Hi everyone. New to this forum. I recently acquired a 46 sc. No history on it just didn't want to see it going to scrap yard. It's converted to 12v so any help on 2 questions would help. It has the magneto still so is this positive ground or negative ground. Second I did hook a battery to it hoping it is negative ground and tarter will not crank either with electric start or hand crank. The fan turns, should I try jumping the starter and see if it will crank. Checked 100 times it is in neutral.any info is greatly appreciated


----------



## BigT (Sep 15, 2014)

Welcome to the tractor forum Holmestree.

A 12v conversion is normally negative ground. Many years ago, my father had a late 40's Case DC, and it did not have a transmission neutral safety switch. 

When you say it "will not crank either with electric start or hand crank", does this mean the engine is frozen? The fan turns, but does the crankshaft turn as well?

The simple thing to do is to tow start it.


----------



## RC Wells (Dec 26, 2008)

The Case SC was originally a positive ground battery system, as were nearly all the older tractors. Positive or negative ground makes no difference to the magneto, as it is fully self-contained and generates its own electrical charge.
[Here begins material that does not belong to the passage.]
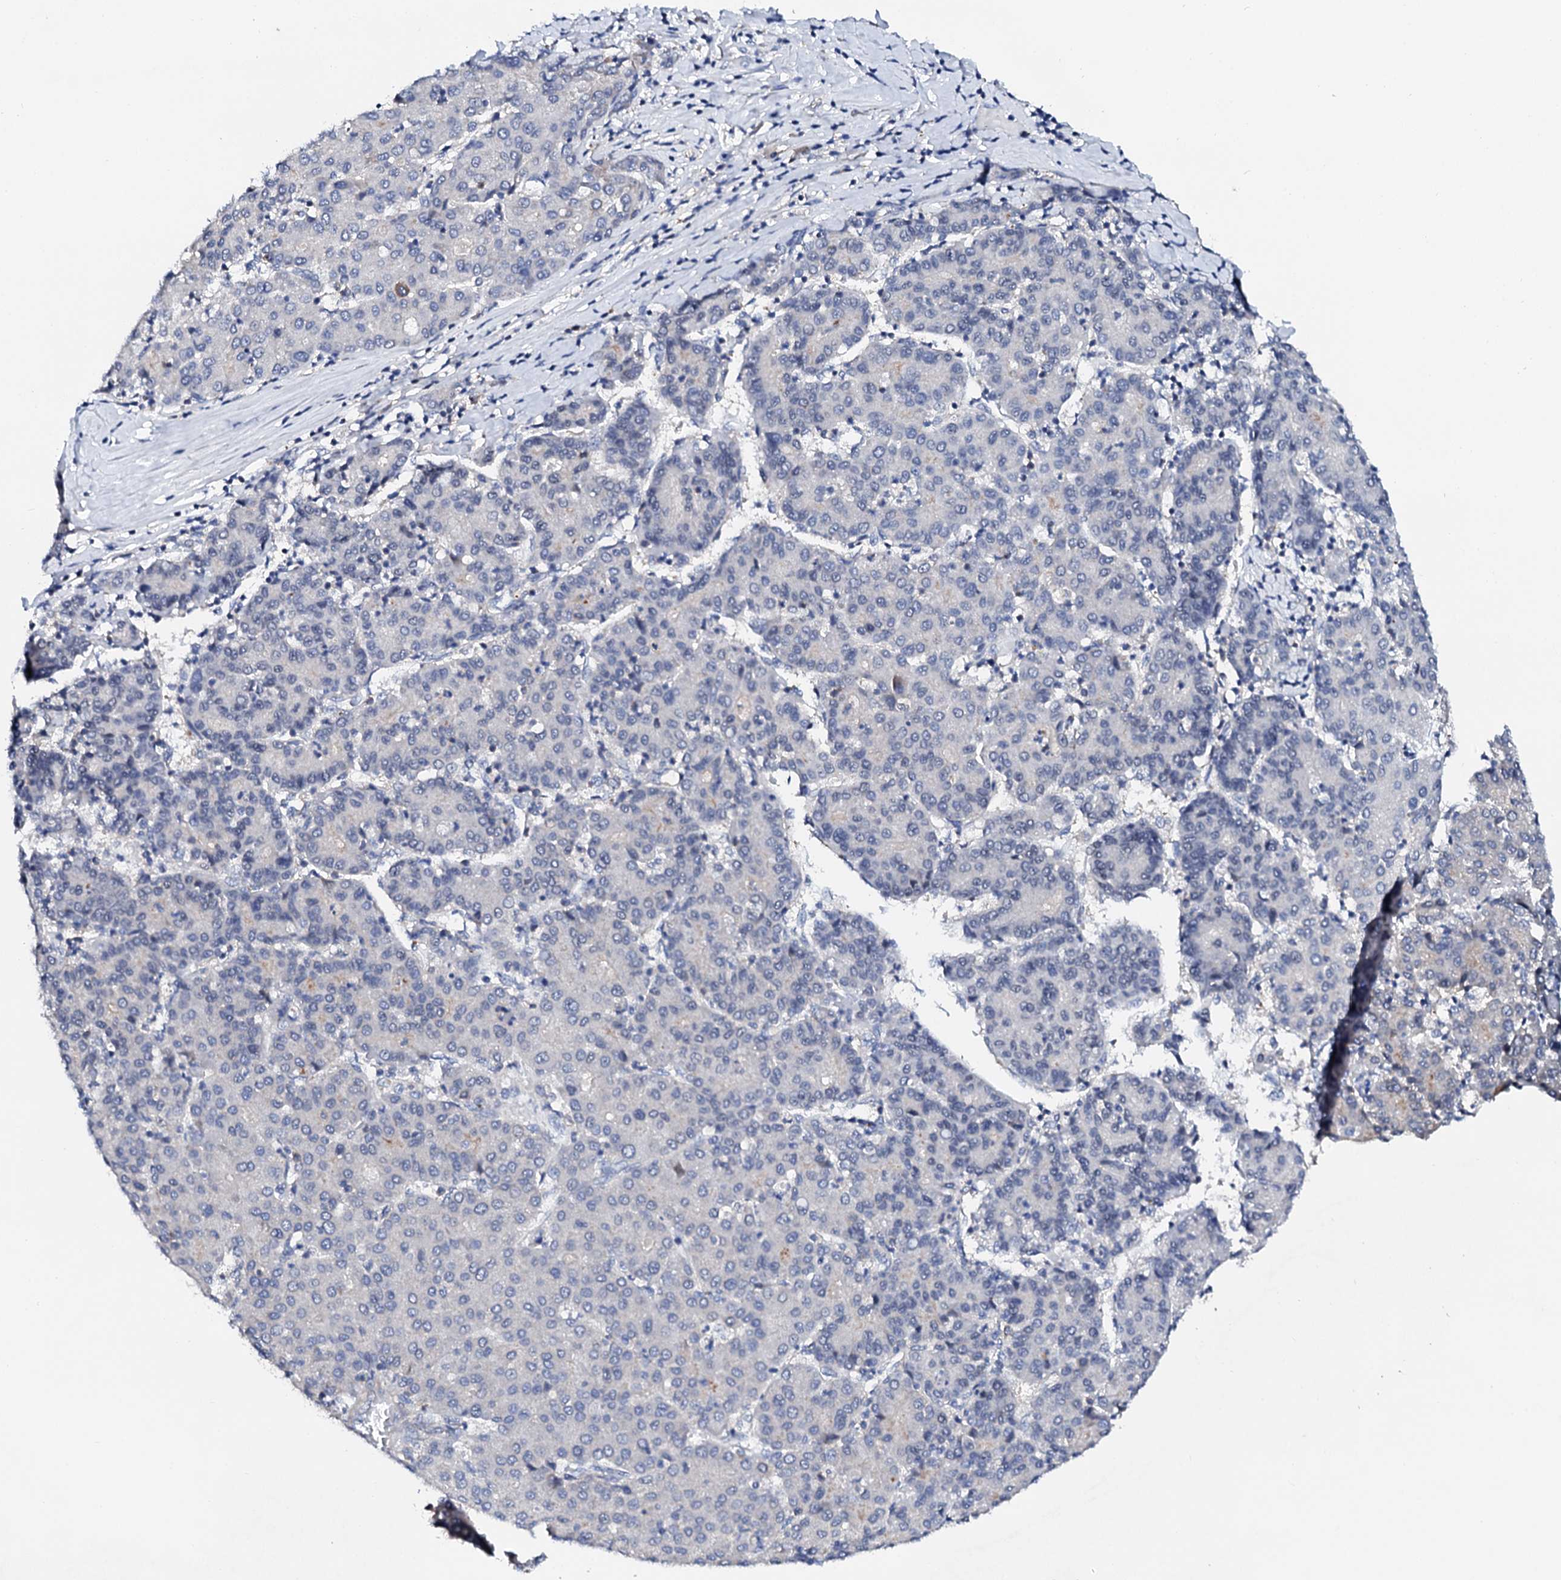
{"staining": {"intensity": "negative", "quantity": "none", "location": "none"}, "tissue": "liver cancer", "cell_type": "Tumor cells", "image_type": "cancer", "snomed": [{"axis": "morphology", "description": "Carcinoma, Hepatocellular, NOS"}, {"axis": "topography", "description": "Liver"}], "caption": "This is a micrograph of immunohistochemistry staining of liver cancer, which shows no expression in tumor cells.", "gene": "NUP58", "patient": {"sex": "male", "age": 65}}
I would remove the starter and be absolutely certain that the bendix drive has not engaged the starter pinion with the flywheel and frozen in place before you attempt to pull start the tractor. You do not want to strip the flywheel.

Case used oil dampened clutches on these tractors, so be cautious when you attempt to pull it and make absolutely certain that the engine crankshaft will turn over by hand when the spark plugs are removed. If the engine is frozen you can create a significant amount of damage by attempting to tow start the tractor.

If the engine is frozen from rust, you can take your time and usually free them up with the liberal use of penetrating oil and patience.

If you want a PDF advertising flyer on that tractor, shoot me a PM and your email and I will send it along.


----------



## Holmestree (Feb 5, 2016)

Yes big t actually I checked some connections last night. Motor turns over fine and starter is partially working. Will try tonight taking it apart and cleaning it. It has sat for 2 years, first thing I even did was soaked cylinders before anything for a few days just to make sure. Cars from the 60's I know tractors are new to me  thanks


----------



## Holmestree (Feb 5, 2016)

Rc wells, thanks for the info . Motor is nice and free had decided to already soak it before I started anything to be safe( had to do that on my car) cleaned some connections now starter is trying but I think I'll pull it tonight and give it a good cleaning as it's been sitting about 2 years outside. . It's a place to start any ways. I think I may have the advertising flyer already but I will shoot you a pm thanks


----------